== INFORMATION PROVIDED ==
• • • •

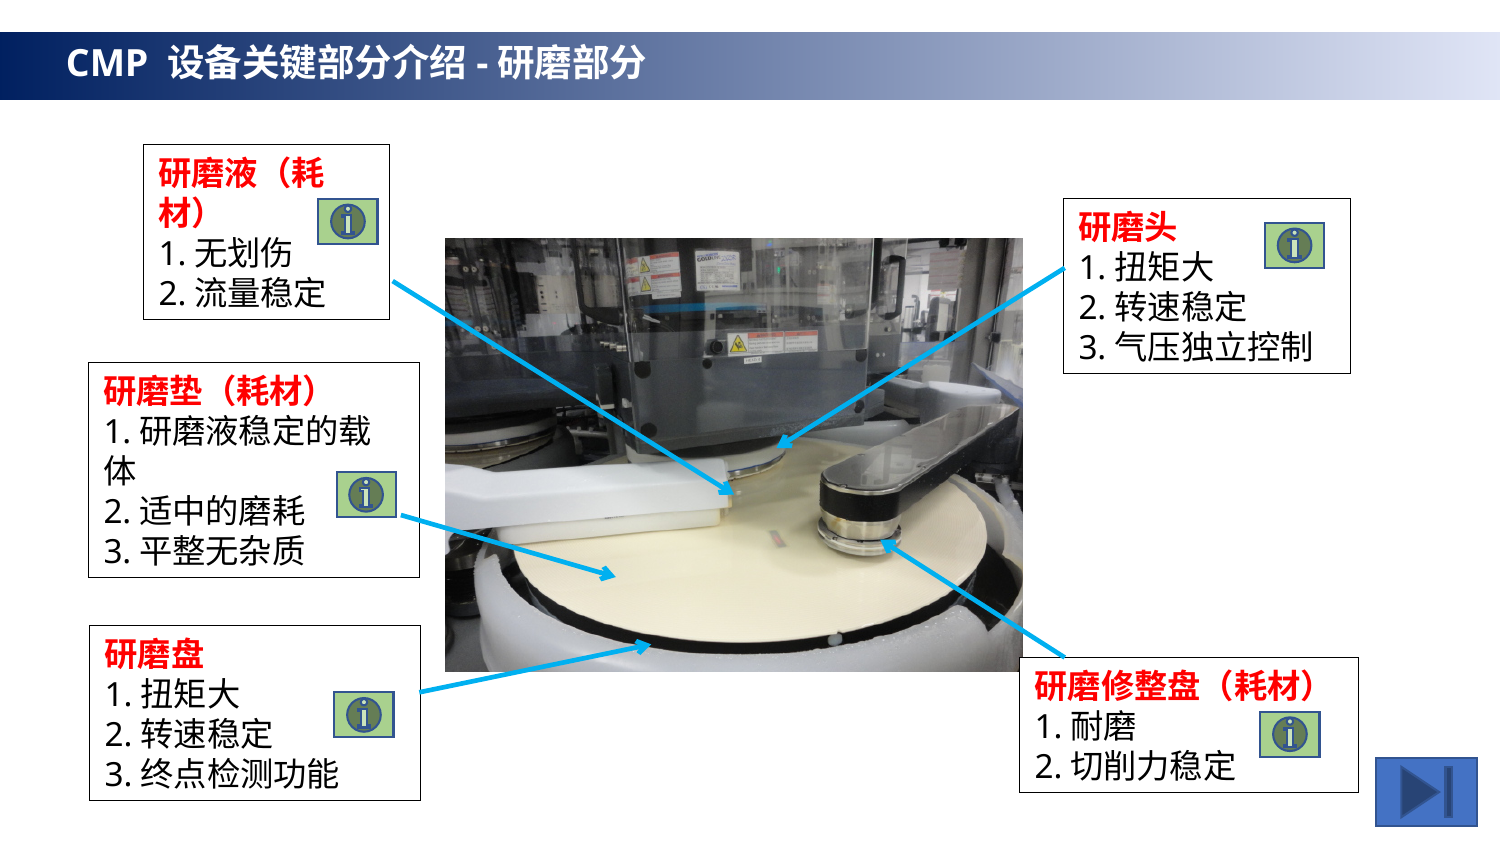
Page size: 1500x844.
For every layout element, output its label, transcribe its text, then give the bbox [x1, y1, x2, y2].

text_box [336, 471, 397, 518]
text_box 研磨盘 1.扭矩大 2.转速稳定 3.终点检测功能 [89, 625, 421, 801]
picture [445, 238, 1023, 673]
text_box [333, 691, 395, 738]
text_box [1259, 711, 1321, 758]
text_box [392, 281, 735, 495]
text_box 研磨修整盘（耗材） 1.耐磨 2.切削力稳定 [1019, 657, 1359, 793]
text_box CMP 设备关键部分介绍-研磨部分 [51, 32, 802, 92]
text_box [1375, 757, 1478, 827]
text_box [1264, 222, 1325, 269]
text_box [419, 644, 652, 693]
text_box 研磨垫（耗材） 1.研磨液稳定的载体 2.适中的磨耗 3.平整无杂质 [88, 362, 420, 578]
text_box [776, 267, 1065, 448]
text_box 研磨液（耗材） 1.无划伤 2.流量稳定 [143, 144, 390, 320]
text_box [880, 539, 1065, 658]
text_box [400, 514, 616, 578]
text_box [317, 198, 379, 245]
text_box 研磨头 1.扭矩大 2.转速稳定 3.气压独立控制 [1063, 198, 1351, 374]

• • • •

== WHAT TO WORK ON ==
Please print out the entries above exactly. The pictures stay out.

== RESULT OF THE EXERCISE ==
Page size: 1500x844.
For every layout element, output its label, transcribe its text, then give the bbox [x1, y1, x2, y2].

text_box [336, 471, 397, 518]
text_box 研磨盘 1.扭矩大 2.转速稳定 3.终点检测功能 [89, 625, 421, 801]
picture [445, 238, 1023, 673]
text_box [333, 691, 395, 738]
text_box [1259, 711, 1321, 758]
text_box [392, 281, 735, 495]
text_box 研磨修整盘（耗材） 1.耐磨 2.切削力稳定 [1019, 657, 1359, 793]
text_box CMP 设备关键部分介绍-研磨部分 [51, 32, 802, 92]
text_box [1375, 757, 1478, 827]
text_box [1264, 222, 1325, 269]
text_box [419, 644, 652, 693]
text_box 研磨垫（耗材） 1.研磨液稳定的载体 2.适中的磨耗 3.平整无杂质 [88, 362, 420, 578]
text_box [776, 267, 1065, 448]
text_box 研磨液（耗材） 1.无划伤 2.流量稳定 [143, 144, 390, 320]
text_box [880, 539, 1065, 658]
text_box [400, 514, 616, 578]
text_box [317, 198, 379, 245]
text_box 研磨头 1.扭矩大 2.转速稳定 3.气压独立控制 [1063, 198, 1351, 374]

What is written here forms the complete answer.